FORT MEADE, Maryland — A US military judge convicted Bradley Manning of espionage Tuesday, leaving him facing a lengthy jail term despite clearing him on the most serious charge that he ‘aided the enemy.’
Well, it would have been ridiculous to convict Manning of aiding the enemy, since the Pentagon won’t even tell us who our enemies are; that’s secret!*
Colonel Denise Lind found Manning guilty of 20 of 22 counts related to his leaking of a huge trove of secret US diplomatic cables and military logs to the WikiLeaks website. …
If Lind decides to impose penalties in the higher ranges permitted under the charges, the now 25-year-old Manning could face a de facto life sentence of more than 100 years in jail.
Or 136, but who’s counting?
Manning faces 136 year MAX punishment on the crimes he was found GUILTY– sentencing begins tomorrow.
— Alexa O'Brien (@carwinb) July 30, 2013
Other good news from the verdict, according to Marcy Wheeler:
But the big news — and very good news — is that Manning is innocent of the aiding the enemy charge. That ruling averted a potentially catastrophic effect on freedom of speech in this country.
As ACLU lawyer Ben Wizner explained last year, the aiding the enemy charge threatened every single soldier who spoke publicly. “Article 104 is not limited to sensitive or classified information — it prohibits any unauthorized communication or contact with an enemy,” Wizner explained. “So, if the government is right that a soldier ‘indirectly’ aids the enemy when he posts information to which the enemy might have access, then the threat of criminal prosecution hangs over any service member who gives an interview to a reporter, writes a letter to the editor, or posts a blog to the internet.”
Moreover, a charge of “aiding the enemy” is not limited to military figures. Civilians, too, can be charged.
Nor would the charge have been limited to outlets like WikiLeaks. While in its closing arguments, the government tried hard to describe WikiLeaks as different from other news outlets, when asked in a hearing in March whether the government would have charged Manning with “aiding the enemy” had he leaked directly to the New York Times, they said he would.
There is one more significant detail in Lind’s ruling today. In addition to aiding the enemy, the one other charge she found Manning innocent of involved leaking a video of a civilian massacre in Garani, Afghanistan. While Manning admitted accessing the video, the government insisted he had leaked it months before Manning admitted to accessing it (and before forensic evidence showed he had). This claim — one Lind said they did not prove — was key to their claims that Manning had planned to leak to WikiLeaks from the start of his deployment to Iraq.
Thus, while Manning was found guilty on 19 charges, the government’s efforts to use this case to implicate WikiLeaks as a spy suffered a setback with this innocent ruling.
Could have been worse! Readers?
NOTE * Could be anybody, and in fact, probably is!

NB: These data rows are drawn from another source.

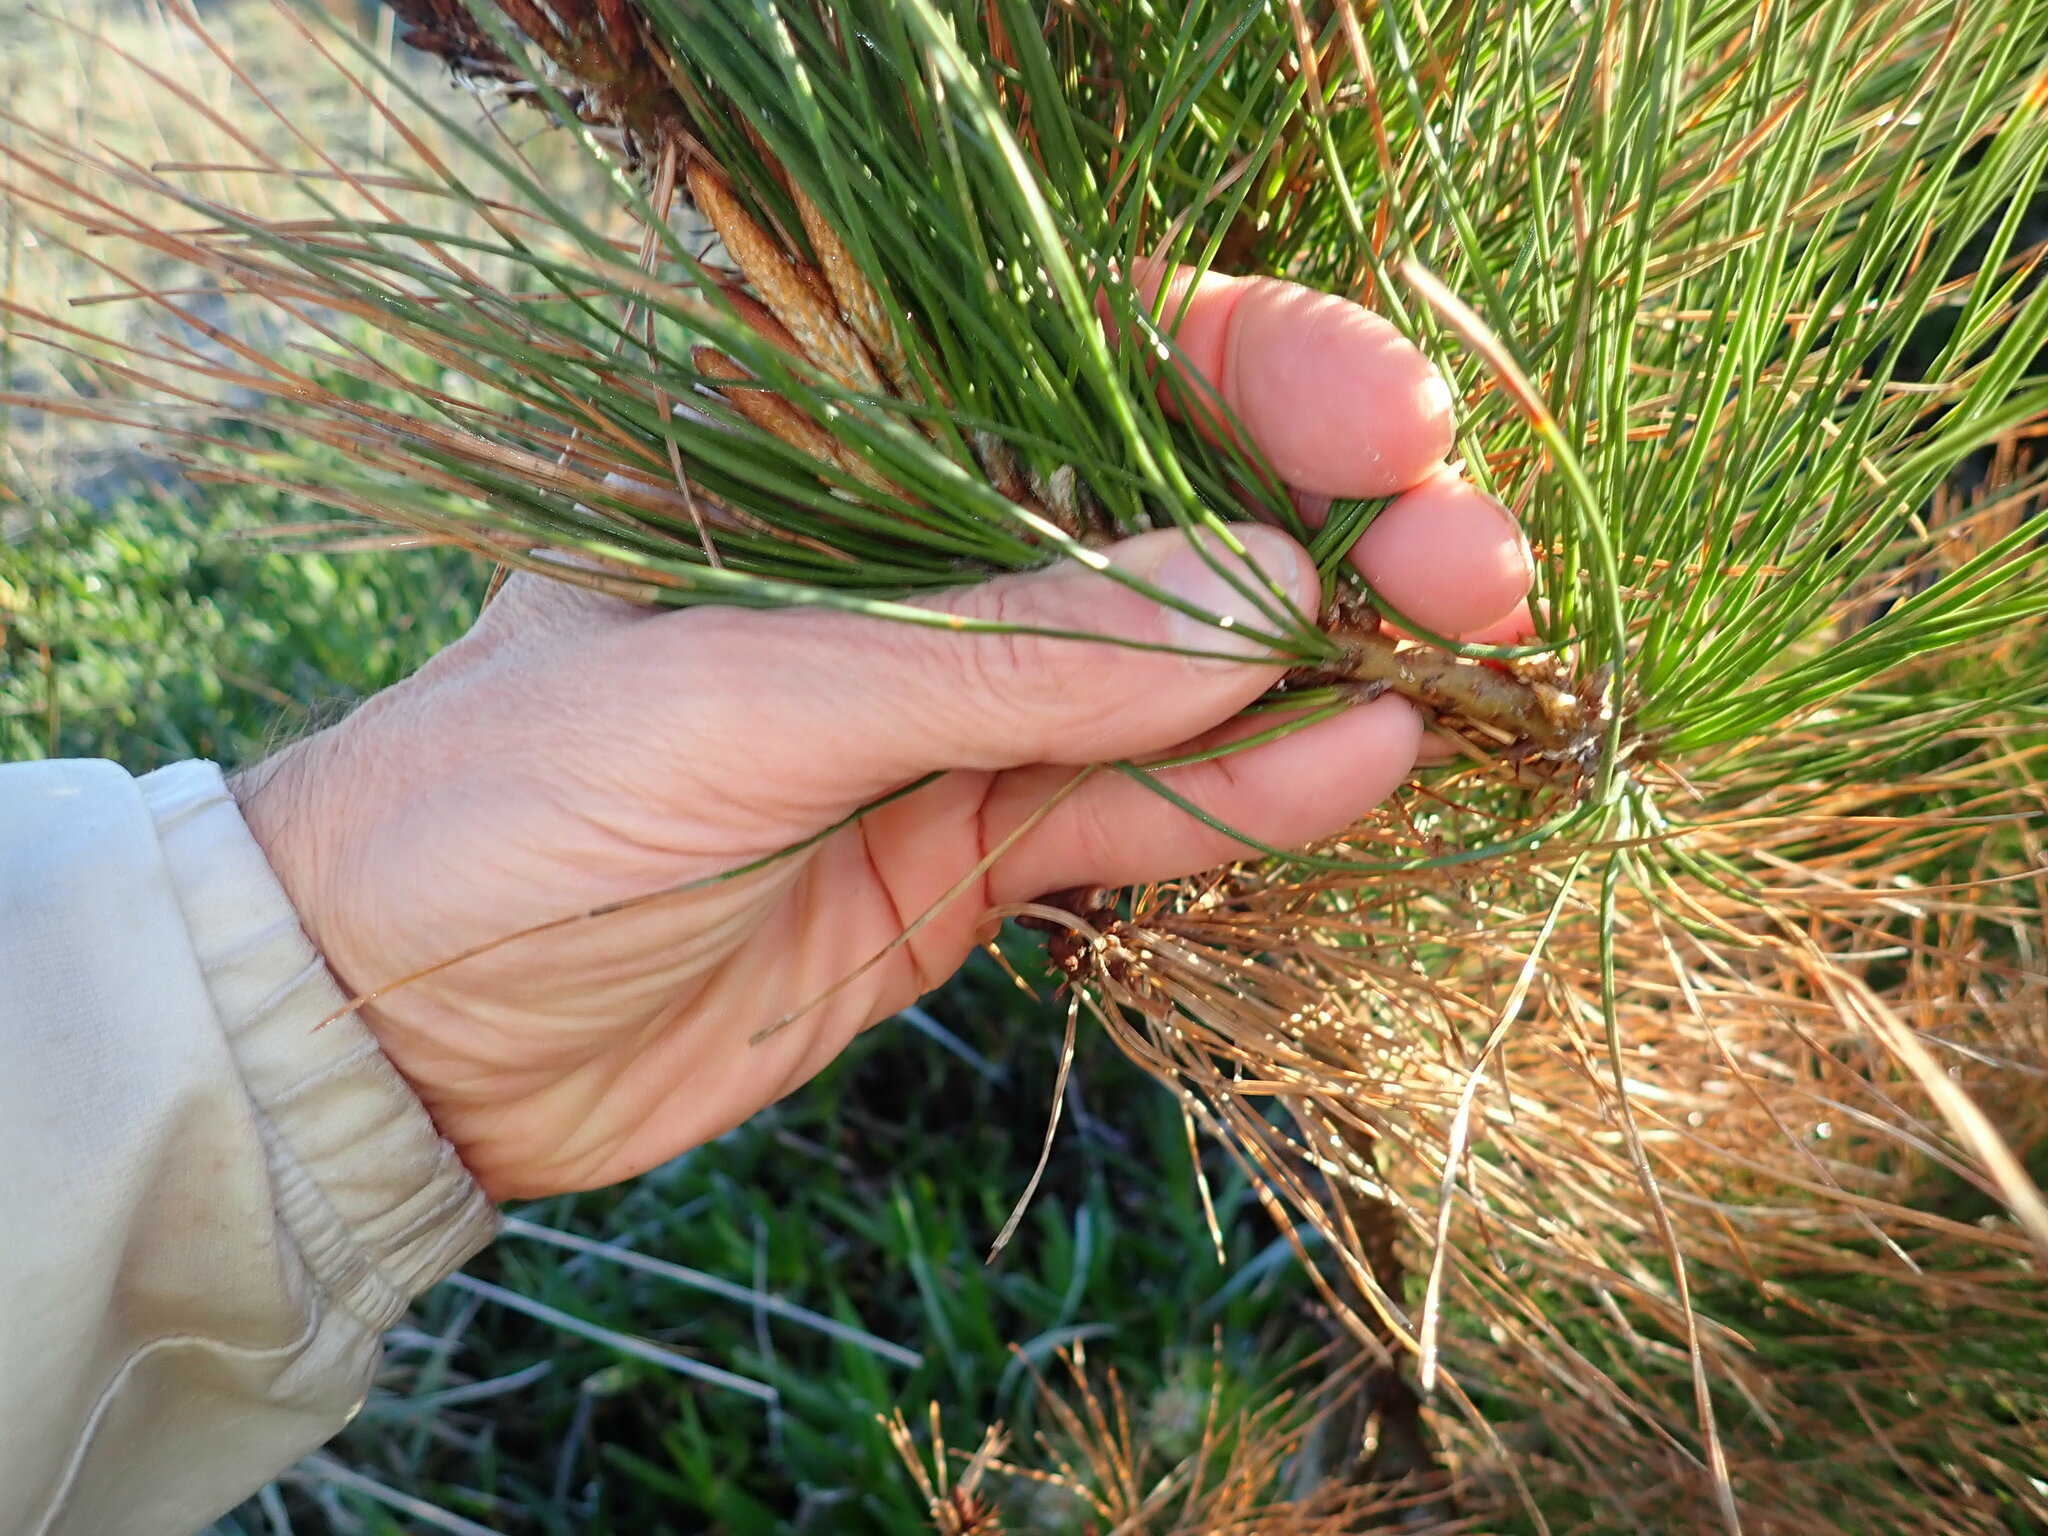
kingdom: Plantae
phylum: Tracheophyta
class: Pinopsida
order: Pinales
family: Pinaceae
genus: Pinus
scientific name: Pinus radiata
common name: Monterey pine
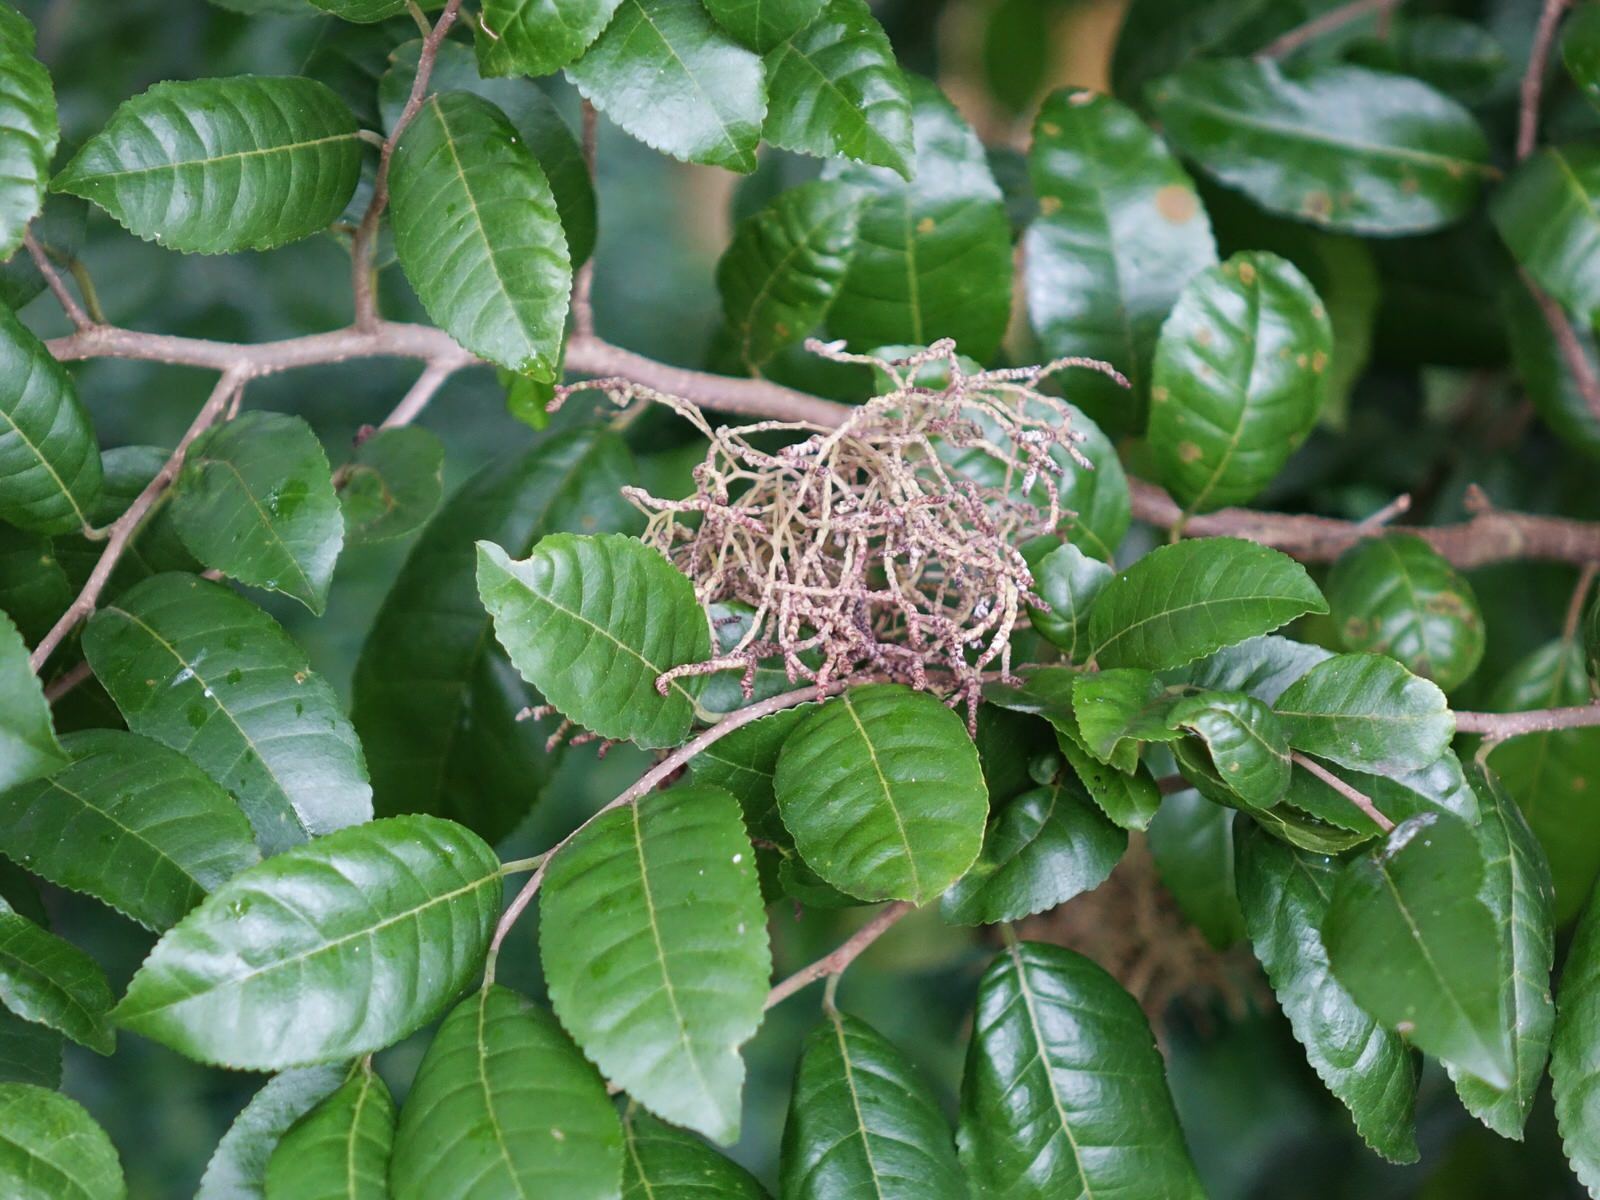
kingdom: Animalia
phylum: Arthropoda
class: Arachnida
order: Trombidiformes
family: Eriophyidae
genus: Eriophyes
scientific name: Eriophyes
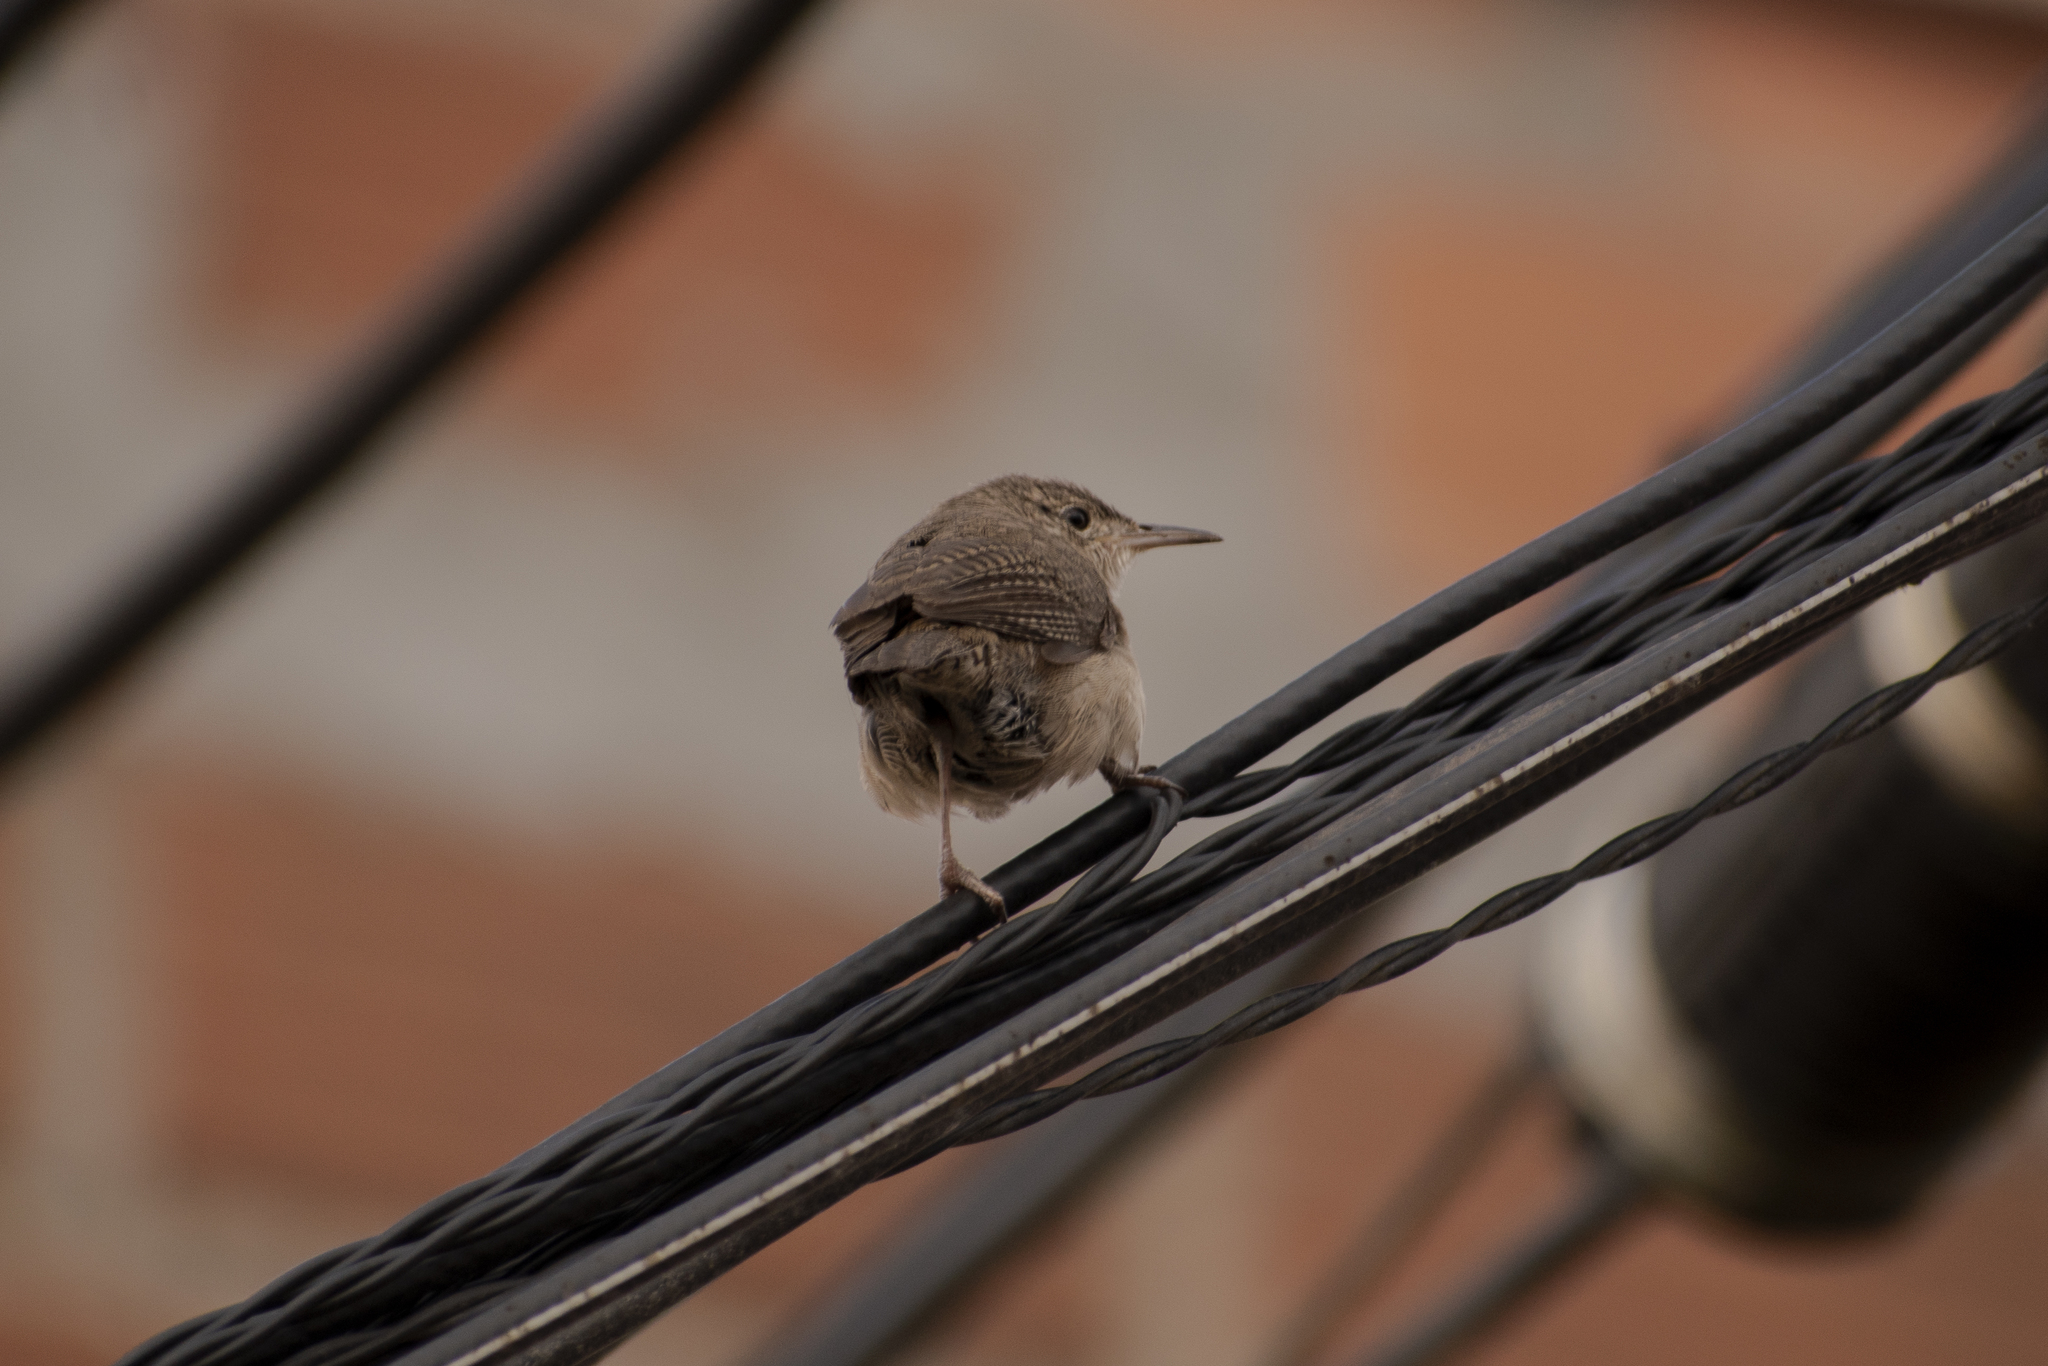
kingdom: Animalia
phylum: Chordata
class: Aves
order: Passeriformes
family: Troglodytidae
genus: Troglodytes
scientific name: Troglodytes aedon
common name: House wren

UPDATE Guardian live blog; the family’s statement:
We want to express our deep thanks to David Coombs, who has dedicated three years of his life to serving as lead counsel in Brad’s case. We also want to thank Brad’s Army defense team, Major Thomas Hurley and Captain Joshua Tooman, for their tireless efforts on Brad’s behalf, and Brad’s first defense counsel, Captain Paul Bouchard, who was so helpful to all of us in those early confusing days and first suggested David Coombs as Brad’s counsel. Most of all, we would like to thank the thousands of people who rallied to Brad’s cause, providing financial and emotional support throughout this long and difficult time, especially Jeff Paterson and Courage to Resist and the Bradley Manning Support Network. Their support has allowed a young Army private to defend himself against the full might of not only the US Army but also the US Government.
UPDATE Here’s Charlie Savage summarizing the government’s theory of the case:
The government’s theory was that providing defense-related information to an entity that published it for the world to see constituted aiding the enemy because the world includes adversaries, like members of Al Qaeda, who could read the documents online.
Which does seem a little over broad. And by “over broad,” I mean “lunatic, in the same way that Caligula making his horse, Incitatus, Consul, was lunatic.”